Funded by a competitive research grant of Rs 21 crore from the National Institute on Ageing (NIA)/National Institutes of Health (NIH), US, the project has been approved by the Health Ministry of the Government of India and the NIMHANS Institutional Ethics Committee.
The Enhancing NeuroImaging Genetics through Meta-Analysis (ENIGMA) consortium, headed by Dr Paul M. Thompson, Director, Imaging Genetics Centre (IGC), USC, has brought together researchers who study major brain diseases, from around 40 countries.
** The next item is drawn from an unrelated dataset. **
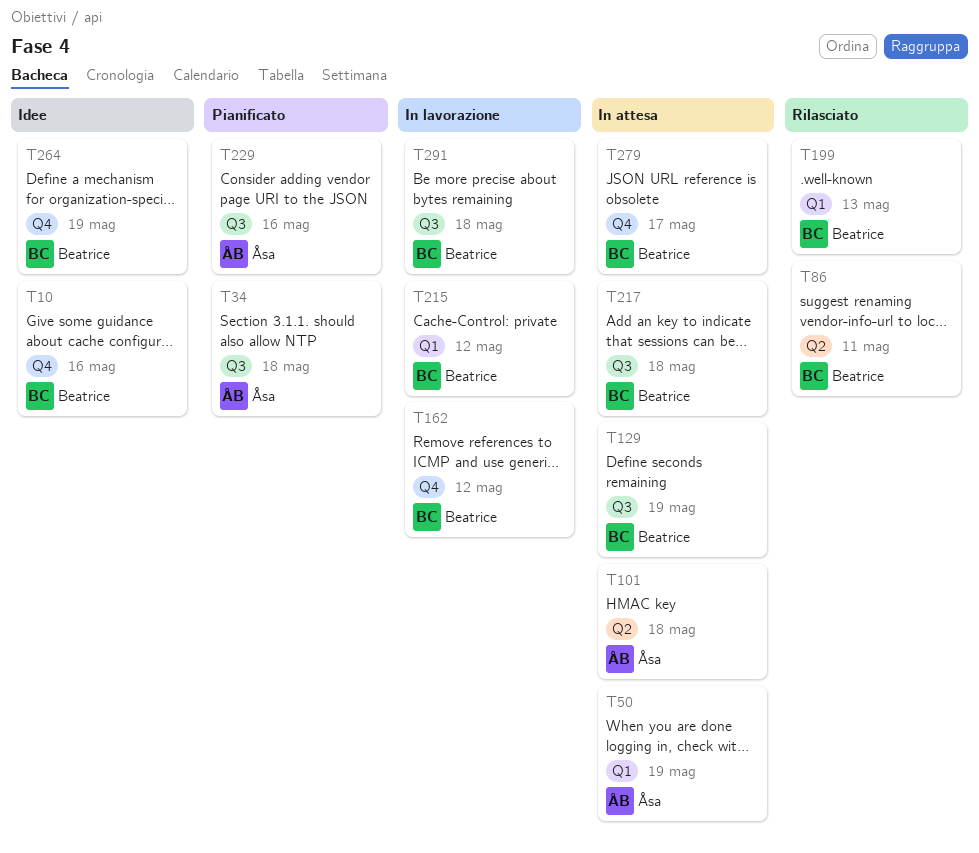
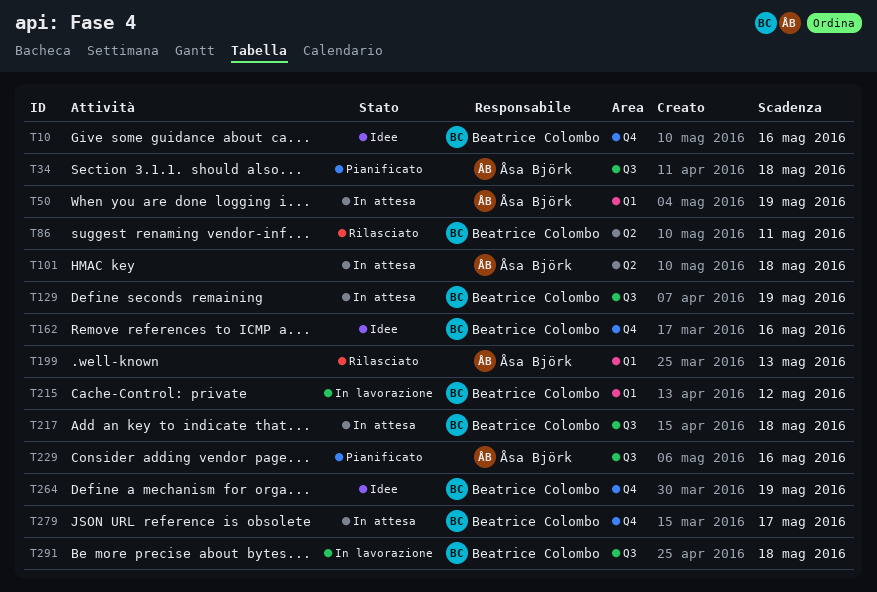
T162, status: In lavorazione -> Idee
T162, due: May 12 -> May 16
T199, owner: Beatrice Colombo -> Åsa Björk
Eminent researchers from NIMHANS, Dr John. P. John, Professor of Psychiatry and Faculty in charge – Multimodal Brain Image Analysis Laboratory (MBIAL), Dr G. Venkatasubramanian, Professor of Psychiatry and Faculty-in-charge, Translational Psychiatry Laboratory (TransPsych Lab), Dr P.T. Sivakumar, Professor of Psychiatry and Head, Geriatric Psychiatry Unit will be a part of this initiative. They will aim to study the factors contributing to brain ageing in the Indian population that can lead to an increased risk for Alzheimer’s dementia and other related disorders.
To be conducted at NIMHANS, Bengaluru, the study will involve 400 participants (including healthy older adults and persons with memory impairment) who can volunteer to participate. This study includes comprehensive assessment of risk and protective factors through clinical interview, memory and cognitive tests, blood investigations and brain imaging (MRI scan). The researchers will follow up with the participants over two years to understand the contribution of these factors to the risk of developing dementia.